Experience Kjærgaard and the multilayeredness
Composer, pianist and associate professor Søren Kjærgaard completes his artistic research project ‘Multilayeredness in solo performance’ with a concert and a subsequent presentation at Rhythmic Music Conservatory, Wednesday February 28th from 17:00 - 20:00.
Composer Christian Blom and pianist and composer Jacob Anderskov will contribute to the critical dialogue following the presentation.
During his research, Søren Kjærgaard has looked into the multilayered and multidirectional potentials of solo piano improvisation. The work includes audio-visual documentation experimenting with different ways of listening and looking (back) into the creative process.
It is a highly explorative and experimental project that attempts to open up new ways of creating dynamic and dialogic circuits in the artistic practice by connecting the various stages of the process: the reflexive modes of play and the reflective modes before and after play. Kjærgaard has worked in-depth with questions of how one looks into these modes and how one keeps attuned to the nuances between them.
Developing the video keyboard
As a performer, Søren Kjærgaard is engaged in how he can open a differential field of potential within the natural limitations of the solo format. Through his own improvisational practice he researches on how this apparent solicity can be transformed into a dialogical situation of a manifold relations.

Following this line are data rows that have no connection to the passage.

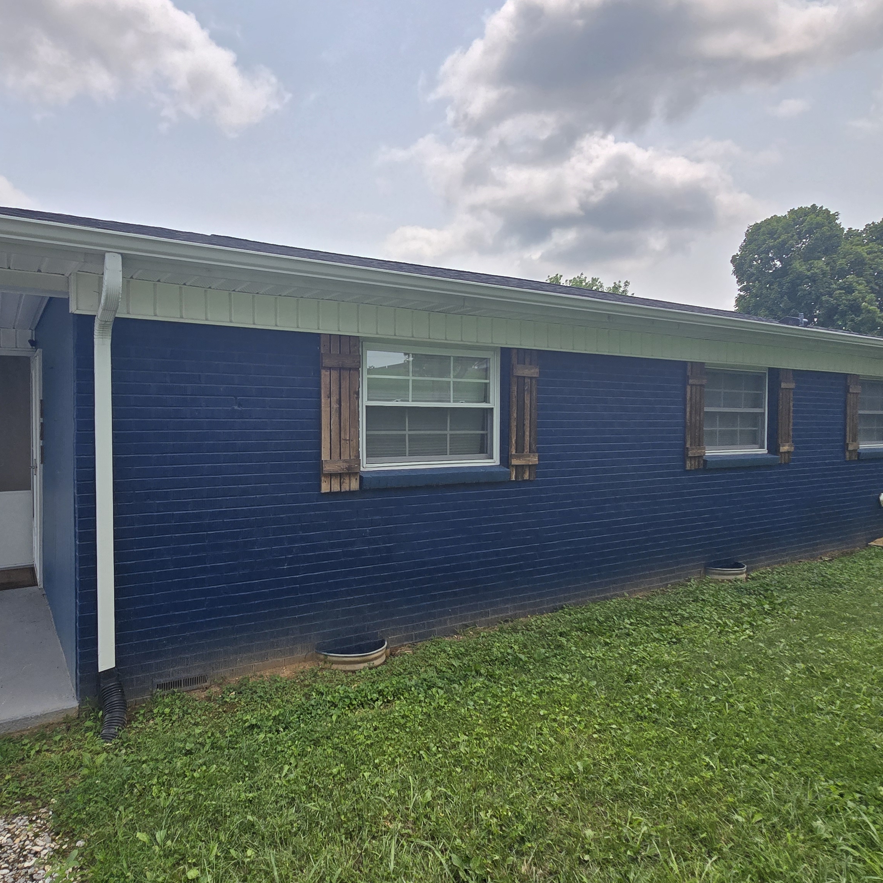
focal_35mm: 20
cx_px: 348
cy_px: 435
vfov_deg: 74.8
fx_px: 577
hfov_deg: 73.9
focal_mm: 2.2
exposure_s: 1/2371
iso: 50
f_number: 2.2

During his research he also began to experiment with audio-visual sampling leading to the development of a new instrument, the video keyboard, made in collaboration with RMC-student, Gianluca Elia.

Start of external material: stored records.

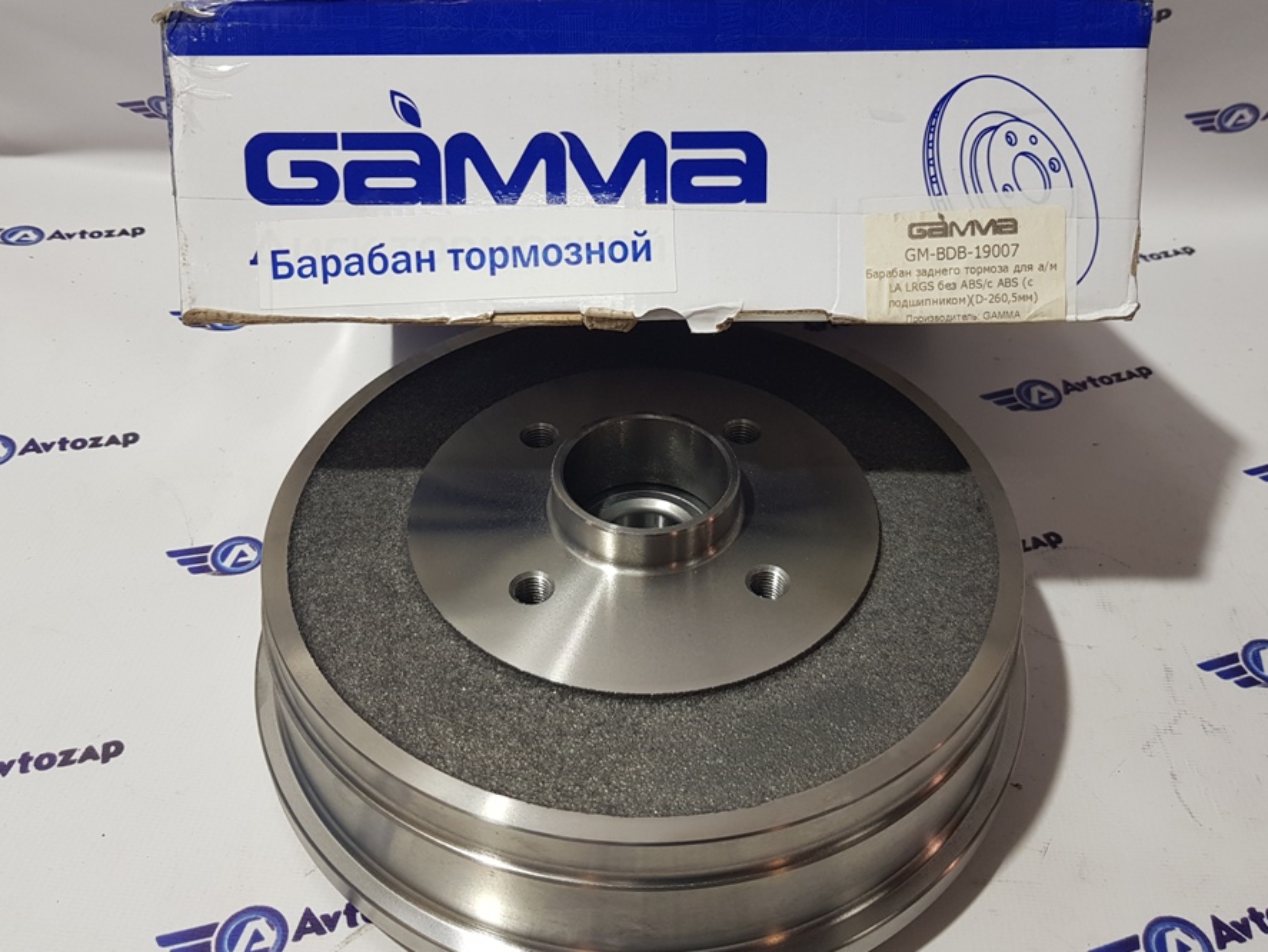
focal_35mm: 30
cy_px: 427
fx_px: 1099
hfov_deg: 59.9
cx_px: 675
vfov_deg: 46.8
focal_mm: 4.2
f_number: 1.7
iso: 64
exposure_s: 1/100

Through his performative practice as both a solo pianist and video keyboardist, Søren Kjærgaard has worked in different ways with the mobility of form and flexibility of structure by converging composed elements from an embodied practice into an improvisational situation of a more responsive immediacy.
Albums and videos
The project has resulted in a series of published works that are manifestations around the main field of focus, solo performance, displaying different variations on the core questions of the research: How can one work with multilayeredness as a solo performer through a dynamic and dialogic interaction with ones own materials and ideas? And how can this be unfolded in a performative field between the compositional and the improvisational?
The works include three upcoming album releases, joined by a series of audio-visual Studies For Video Keyboard released as videos on Vimeo.
‘Multilayeredness in solo performance’ has been supported by the Danish Ministry of Culture grant for artistic research.